┌──

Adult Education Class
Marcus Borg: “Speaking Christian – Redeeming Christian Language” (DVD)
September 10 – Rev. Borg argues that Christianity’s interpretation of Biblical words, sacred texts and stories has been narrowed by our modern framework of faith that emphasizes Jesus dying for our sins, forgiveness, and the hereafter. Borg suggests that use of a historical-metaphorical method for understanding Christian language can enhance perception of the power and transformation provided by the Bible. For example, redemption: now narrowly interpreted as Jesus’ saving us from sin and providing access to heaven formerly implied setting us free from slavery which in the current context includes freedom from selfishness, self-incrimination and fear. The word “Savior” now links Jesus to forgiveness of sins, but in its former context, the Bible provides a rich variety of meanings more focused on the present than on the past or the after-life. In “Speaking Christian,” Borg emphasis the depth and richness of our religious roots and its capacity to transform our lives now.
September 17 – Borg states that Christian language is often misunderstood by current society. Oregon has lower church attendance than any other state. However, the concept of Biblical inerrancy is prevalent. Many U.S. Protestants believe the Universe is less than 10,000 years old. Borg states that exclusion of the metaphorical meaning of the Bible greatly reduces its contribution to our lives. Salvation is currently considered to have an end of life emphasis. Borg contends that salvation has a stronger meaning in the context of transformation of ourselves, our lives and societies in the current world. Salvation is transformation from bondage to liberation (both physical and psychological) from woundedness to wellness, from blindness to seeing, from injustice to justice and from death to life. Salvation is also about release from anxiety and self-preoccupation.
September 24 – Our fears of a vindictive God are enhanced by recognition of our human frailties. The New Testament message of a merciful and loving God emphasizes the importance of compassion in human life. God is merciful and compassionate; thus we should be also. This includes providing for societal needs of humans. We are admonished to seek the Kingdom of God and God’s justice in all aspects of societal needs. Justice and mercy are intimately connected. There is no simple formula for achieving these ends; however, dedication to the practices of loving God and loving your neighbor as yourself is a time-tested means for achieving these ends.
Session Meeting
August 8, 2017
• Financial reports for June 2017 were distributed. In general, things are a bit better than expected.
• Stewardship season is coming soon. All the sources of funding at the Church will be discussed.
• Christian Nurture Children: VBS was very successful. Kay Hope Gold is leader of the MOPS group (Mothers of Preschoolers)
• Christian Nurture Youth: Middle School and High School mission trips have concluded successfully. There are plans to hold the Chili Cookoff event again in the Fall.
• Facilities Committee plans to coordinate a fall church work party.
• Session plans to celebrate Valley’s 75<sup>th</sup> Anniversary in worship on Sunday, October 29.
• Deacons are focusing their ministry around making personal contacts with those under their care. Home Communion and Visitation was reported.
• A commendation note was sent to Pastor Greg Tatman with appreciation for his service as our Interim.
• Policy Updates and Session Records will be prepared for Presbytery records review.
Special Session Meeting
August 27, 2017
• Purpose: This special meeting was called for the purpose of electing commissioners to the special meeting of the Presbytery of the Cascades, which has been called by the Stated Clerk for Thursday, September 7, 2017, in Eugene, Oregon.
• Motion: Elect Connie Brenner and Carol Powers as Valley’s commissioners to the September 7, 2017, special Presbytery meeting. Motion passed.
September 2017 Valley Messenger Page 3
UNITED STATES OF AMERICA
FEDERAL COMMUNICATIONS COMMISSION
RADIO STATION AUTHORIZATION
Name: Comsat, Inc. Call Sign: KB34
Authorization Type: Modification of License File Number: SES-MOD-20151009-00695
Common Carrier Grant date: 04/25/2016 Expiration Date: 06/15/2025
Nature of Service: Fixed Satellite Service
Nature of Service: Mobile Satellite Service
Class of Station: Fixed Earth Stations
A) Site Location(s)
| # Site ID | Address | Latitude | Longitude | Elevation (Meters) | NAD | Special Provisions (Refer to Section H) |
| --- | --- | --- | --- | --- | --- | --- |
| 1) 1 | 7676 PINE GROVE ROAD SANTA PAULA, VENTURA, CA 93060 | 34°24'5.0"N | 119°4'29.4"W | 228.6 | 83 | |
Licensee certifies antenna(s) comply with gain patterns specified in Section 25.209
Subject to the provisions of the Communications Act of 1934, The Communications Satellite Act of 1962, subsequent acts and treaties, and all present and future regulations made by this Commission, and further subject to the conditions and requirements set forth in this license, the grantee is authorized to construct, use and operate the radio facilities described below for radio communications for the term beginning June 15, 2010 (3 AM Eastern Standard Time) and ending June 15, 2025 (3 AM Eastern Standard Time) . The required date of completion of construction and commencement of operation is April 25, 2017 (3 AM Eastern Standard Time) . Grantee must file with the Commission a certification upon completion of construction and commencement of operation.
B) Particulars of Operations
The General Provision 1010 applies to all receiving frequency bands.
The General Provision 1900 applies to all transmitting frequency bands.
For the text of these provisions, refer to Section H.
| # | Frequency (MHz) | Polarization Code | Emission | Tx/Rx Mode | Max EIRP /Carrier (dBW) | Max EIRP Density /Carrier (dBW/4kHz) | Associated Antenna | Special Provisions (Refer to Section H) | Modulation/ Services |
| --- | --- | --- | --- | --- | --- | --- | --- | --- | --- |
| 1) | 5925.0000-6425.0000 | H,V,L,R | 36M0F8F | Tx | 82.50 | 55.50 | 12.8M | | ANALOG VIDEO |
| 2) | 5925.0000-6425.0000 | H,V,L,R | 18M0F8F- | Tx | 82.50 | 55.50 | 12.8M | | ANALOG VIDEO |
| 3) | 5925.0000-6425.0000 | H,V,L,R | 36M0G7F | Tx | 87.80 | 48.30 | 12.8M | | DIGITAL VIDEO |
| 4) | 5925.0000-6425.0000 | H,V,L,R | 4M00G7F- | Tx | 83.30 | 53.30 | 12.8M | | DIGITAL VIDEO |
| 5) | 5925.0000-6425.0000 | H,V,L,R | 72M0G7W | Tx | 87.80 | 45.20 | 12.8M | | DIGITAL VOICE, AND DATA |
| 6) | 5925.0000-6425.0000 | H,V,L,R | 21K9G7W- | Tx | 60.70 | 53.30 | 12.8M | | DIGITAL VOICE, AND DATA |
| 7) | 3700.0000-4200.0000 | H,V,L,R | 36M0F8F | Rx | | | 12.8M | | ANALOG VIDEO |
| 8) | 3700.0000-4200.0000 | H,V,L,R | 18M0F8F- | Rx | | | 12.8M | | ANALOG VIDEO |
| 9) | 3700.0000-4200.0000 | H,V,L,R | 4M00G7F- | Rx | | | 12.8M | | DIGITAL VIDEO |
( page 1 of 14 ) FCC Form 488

└──

What you return must be the lines above that run from the line with "RADIO STATION AUTHORIZATION" to the line with "Licensee certifies antenna(s)", inclusive, each copied exactly.

RADIO STATION AUTHORIZATION
Name: Comsat, Inc. Call Sign: KB34
Authorization Type: Modification of License File Number: SES-MOD-20151009-00695
Common Carrier Grant date: 04/25/2016 Expiration Date: 06/15/2025
Nature of Service: Fixed Satellite Service
Nature of Service: Mobile Satellite Service
Class of Station: Fixed Earth Stations
A) Site Location(s)
| # Site ID | Address | Latitude | Longitude | Elevation (Meters) | NAD | Special Provisions (Refer to Section H) |
| --- | --- | --- | --- | --- | --- | --- |
| 1) 1 | 7676 PINE GROVE ROAD SANTA PAULA, VENTURA, CA 93060 | 34°24'5.0"N | 119°4'29.4"W | 228.6 | 83 | |
Licensee certifies antenna(s) comply with gain patterns specified in Section 25.209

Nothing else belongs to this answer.